Dataset excerpts
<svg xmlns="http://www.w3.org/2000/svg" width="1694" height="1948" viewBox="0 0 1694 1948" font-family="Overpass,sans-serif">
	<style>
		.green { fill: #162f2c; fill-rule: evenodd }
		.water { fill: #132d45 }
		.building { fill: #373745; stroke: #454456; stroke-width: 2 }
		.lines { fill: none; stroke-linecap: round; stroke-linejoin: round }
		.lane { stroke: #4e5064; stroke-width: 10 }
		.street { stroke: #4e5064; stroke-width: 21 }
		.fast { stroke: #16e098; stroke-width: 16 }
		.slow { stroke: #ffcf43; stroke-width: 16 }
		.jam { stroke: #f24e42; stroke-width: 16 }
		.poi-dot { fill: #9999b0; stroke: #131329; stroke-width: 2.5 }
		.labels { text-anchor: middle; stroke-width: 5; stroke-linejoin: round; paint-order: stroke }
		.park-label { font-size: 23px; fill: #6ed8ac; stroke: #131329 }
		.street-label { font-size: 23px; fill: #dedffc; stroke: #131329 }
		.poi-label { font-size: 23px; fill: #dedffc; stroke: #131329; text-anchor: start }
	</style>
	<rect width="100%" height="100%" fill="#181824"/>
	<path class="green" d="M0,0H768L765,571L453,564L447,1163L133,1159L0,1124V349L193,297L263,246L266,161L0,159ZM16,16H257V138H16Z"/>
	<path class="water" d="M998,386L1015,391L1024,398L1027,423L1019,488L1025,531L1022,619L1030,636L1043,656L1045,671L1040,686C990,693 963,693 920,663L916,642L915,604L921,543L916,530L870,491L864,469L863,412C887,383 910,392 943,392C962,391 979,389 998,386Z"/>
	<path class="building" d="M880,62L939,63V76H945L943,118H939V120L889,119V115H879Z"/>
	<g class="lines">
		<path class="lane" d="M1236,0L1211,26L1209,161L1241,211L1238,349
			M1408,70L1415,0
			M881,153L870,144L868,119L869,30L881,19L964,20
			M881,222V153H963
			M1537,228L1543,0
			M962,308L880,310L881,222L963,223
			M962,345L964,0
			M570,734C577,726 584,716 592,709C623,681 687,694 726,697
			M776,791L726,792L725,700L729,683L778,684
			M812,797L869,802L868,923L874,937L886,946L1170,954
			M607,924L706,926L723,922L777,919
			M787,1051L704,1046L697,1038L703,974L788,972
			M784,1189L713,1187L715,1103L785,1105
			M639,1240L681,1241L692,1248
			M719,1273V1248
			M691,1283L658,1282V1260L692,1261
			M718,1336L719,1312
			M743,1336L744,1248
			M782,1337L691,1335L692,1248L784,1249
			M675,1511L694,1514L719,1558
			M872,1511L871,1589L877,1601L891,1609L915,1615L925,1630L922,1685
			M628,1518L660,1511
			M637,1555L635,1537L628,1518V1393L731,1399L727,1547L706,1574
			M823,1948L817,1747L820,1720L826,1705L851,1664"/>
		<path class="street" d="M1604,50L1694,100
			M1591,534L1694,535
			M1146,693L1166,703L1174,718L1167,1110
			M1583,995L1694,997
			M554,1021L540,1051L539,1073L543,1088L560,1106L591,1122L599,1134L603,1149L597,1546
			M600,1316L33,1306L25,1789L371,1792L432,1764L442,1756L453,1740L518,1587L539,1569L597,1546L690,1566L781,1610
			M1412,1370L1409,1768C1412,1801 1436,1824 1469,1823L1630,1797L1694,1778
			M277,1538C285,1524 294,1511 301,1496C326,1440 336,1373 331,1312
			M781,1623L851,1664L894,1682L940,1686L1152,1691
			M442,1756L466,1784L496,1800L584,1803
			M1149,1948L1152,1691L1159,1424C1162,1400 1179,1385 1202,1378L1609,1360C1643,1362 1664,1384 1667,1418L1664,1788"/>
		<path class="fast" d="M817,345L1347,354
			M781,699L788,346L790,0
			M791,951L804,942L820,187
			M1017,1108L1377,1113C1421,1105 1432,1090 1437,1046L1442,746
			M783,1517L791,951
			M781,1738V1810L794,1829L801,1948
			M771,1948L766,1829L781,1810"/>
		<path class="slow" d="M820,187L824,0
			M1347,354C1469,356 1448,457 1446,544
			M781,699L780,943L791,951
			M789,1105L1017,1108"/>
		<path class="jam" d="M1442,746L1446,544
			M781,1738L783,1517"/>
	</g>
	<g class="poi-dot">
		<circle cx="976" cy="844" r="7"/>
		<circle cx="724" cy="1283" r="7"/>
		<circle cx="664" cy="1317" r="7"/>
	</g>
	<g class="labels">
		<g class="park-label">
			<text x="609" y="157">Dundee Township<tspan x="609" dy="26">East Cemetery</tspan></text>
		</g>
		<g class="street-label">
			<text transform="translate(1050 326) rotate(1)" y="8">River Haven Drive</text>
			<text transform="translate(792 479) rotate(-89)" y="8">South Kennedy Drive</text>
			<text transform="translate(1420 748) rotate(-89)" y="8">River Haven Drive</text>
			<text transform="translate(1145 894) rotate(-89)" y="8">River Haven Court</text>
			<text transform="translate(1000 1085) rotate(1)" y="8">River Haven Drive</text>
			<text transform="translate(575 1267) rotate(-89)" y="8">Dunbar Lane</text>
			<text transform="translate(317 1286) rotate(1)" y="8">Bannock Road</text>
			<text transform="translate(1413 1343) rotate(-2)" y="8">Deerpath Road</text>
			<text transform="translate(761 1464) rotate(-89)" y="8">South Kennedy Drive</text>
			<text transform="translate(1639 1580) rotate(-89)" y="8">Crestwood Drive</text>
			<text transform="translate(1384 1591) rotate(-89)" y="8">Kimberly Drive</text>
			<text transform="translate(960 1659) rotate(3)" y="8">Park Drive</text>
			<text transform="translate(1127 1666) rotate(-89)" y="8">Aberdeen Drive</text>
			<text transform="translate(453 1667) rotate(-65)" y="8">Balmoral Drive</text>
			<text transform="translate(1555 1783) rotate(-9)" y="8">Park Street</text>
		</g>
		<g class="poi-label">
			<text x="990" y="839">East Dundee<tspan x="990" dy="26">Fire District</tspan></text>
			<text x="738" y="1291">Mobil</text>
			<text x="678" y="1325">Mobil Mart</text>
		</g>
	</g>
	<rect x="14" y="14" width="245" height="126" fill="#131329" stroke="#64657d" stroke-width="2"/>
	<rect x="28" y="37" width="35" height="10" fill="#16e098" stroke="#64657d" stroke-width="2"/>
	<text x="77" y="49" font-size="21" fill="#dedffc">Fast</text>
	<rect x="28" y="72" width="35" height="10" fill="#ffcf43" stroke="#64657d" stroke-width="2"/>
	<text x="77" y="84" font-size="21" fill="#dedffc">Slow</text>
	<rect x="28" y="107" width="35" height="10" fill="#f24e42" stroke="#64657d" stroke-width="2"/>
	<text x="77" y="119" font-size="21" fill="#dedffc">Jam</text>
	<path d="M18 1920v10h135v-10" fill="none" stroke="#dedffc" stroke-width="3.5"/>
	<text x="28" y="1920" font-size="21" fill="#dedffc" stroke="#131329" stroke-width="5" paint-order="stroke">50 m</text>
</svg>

■ **Aim of the task**
Wherever a line of the entries holds the string "labels", copy that line.

■ **Written answer**
		.labels { text-anchor: middle; stroke-width: 5; stroke-linejoin: round; paint-order: stroke }
	<g class="labels">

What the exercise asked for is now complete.